REINCARNATION: The Spirit of the Belief in Our Clime

“Reincarnation” connotes coming back to life, of the same person that had died. It means “Re-embodiment”. He comes back to earth, having taken another body, and is no more present in the spirit world. Whether, or not, this is possible, has been a subject of interesting debate in several quarters.

Some religions and persons believe in reincarnation as explained above, and some members of some esoteric organizations even talk about their personal experiences of coming and going, and claim to remember their past incarnations. I wonder why only those few of them remember past incarnations. If what they claim is true then it means that God wants only insignificant few to know what they know and not the generality of humanity. Most of us, therefore, are not expected to believe, having got no basis to believe.

Christianity does not admit the existence of reincarnation. There is no evidence in Scripture and Tradition that points to any reason for the Christian to believe in reincarnation. Rather, the bible says: “And as it is appointed unto men once to die, but after this the judgment: So Christ was once offered to bear the sins of many; and unto them that look for him shall he appear the second time without sin unto salvation.” (Hebrews 9:27-28).
+++
■ Exercise directions:
Carry the essay on reincarnation forward from its last sentence, the one citing Hebrews 9:27-28.

■ Record list:
+++
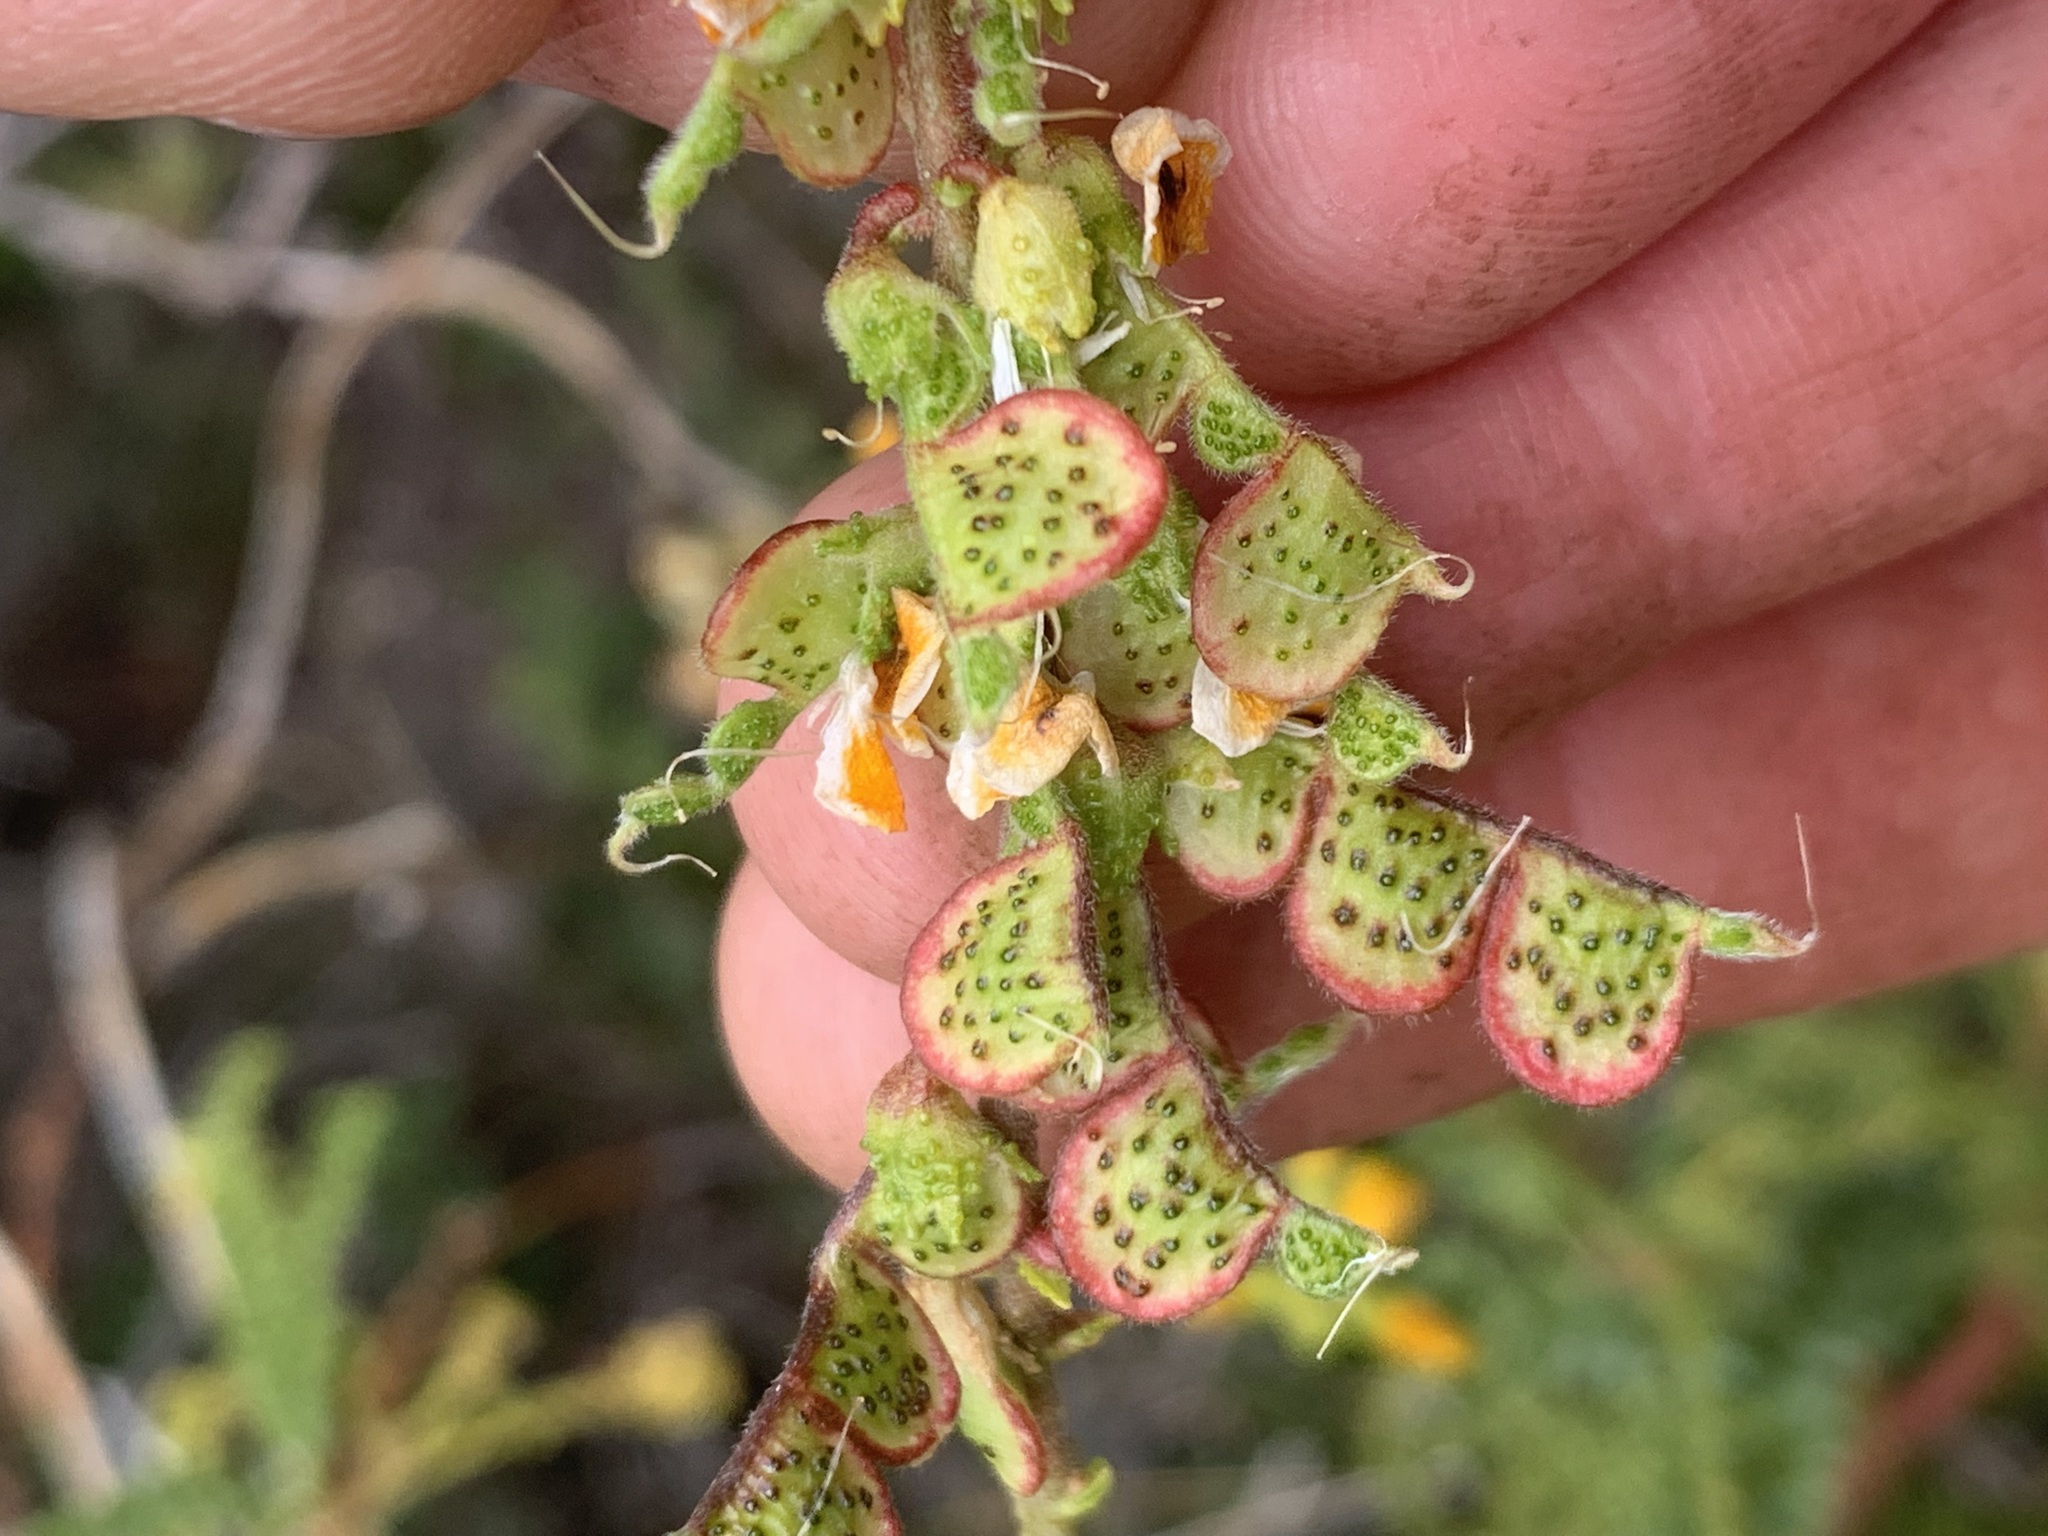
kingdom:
+++
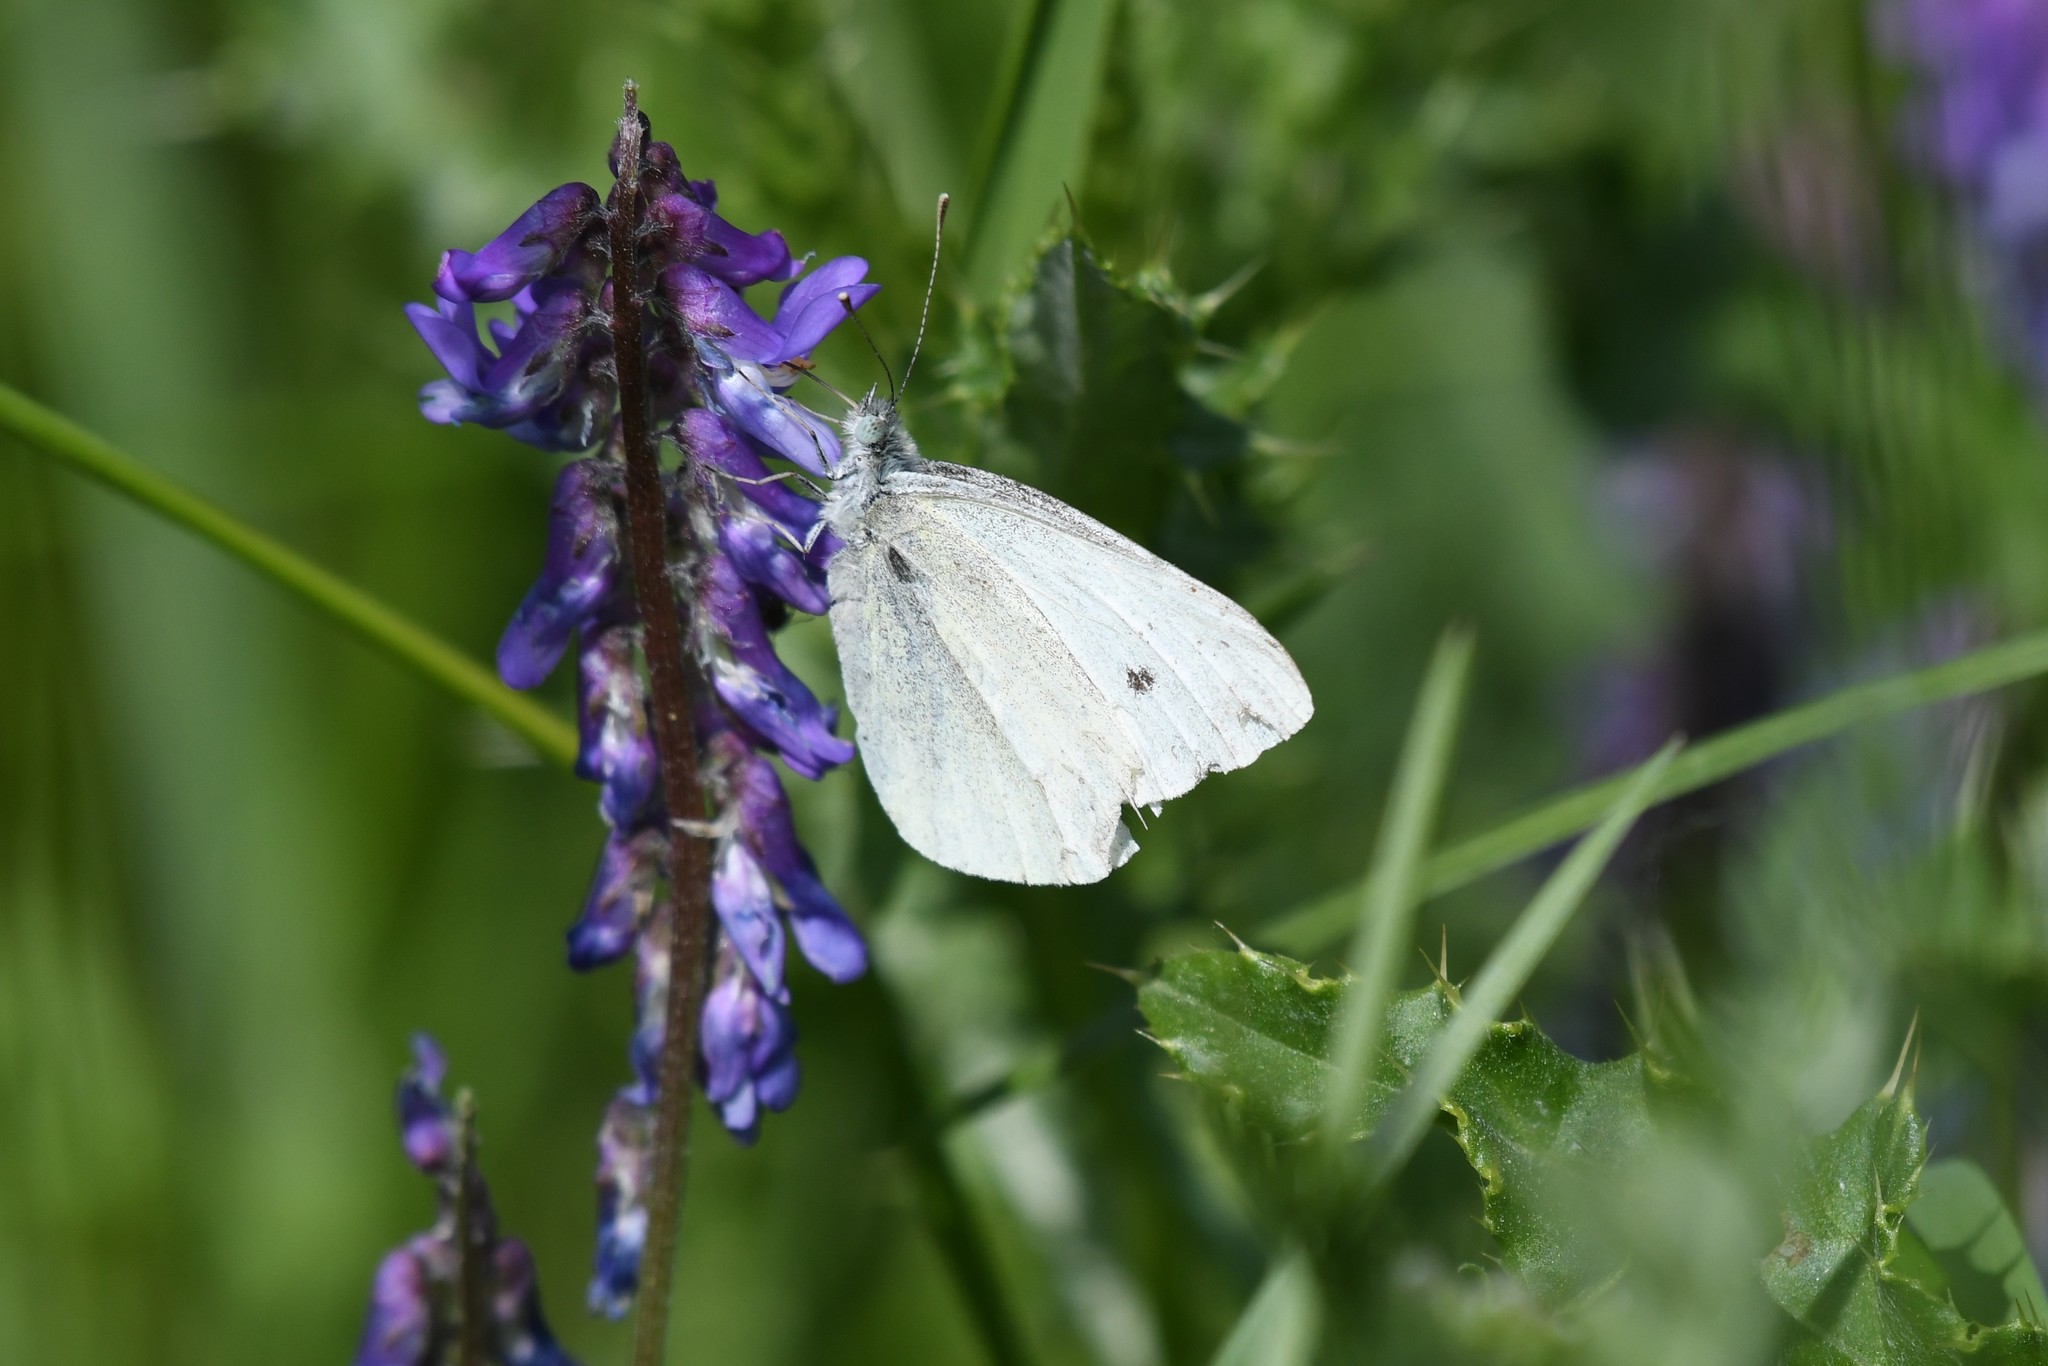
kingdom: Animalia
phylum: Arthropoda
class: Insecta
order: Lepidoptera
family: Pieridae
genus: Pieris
+++
■ The result:
I have no reason not to subscribe to the Christian tenet. Some people, however, point to some bible passages and some practices and beliefs in our Tradition, which seem to insinuate that reincarnation might be true. These are used to justify familiar thoughts in our society concerning the veracity of Reincarnation as described:

  1. Jesus Christ, talking about John the Baptist in Matthew 11:14, said “And if you are willing to receive it, he is Elijah who is to come”
  1. Matthew 17:12-13: “Jesus answered and said to them, ‘Indeed, Elijah is coming first and will restore all things. But I say to you that Elijah has come already, and they did not know him but did to him whatever they wished. Likewise the Son of Man is also about to suffer at their hands. Then the disciples understood that He spoke to them of John the Baptist.’”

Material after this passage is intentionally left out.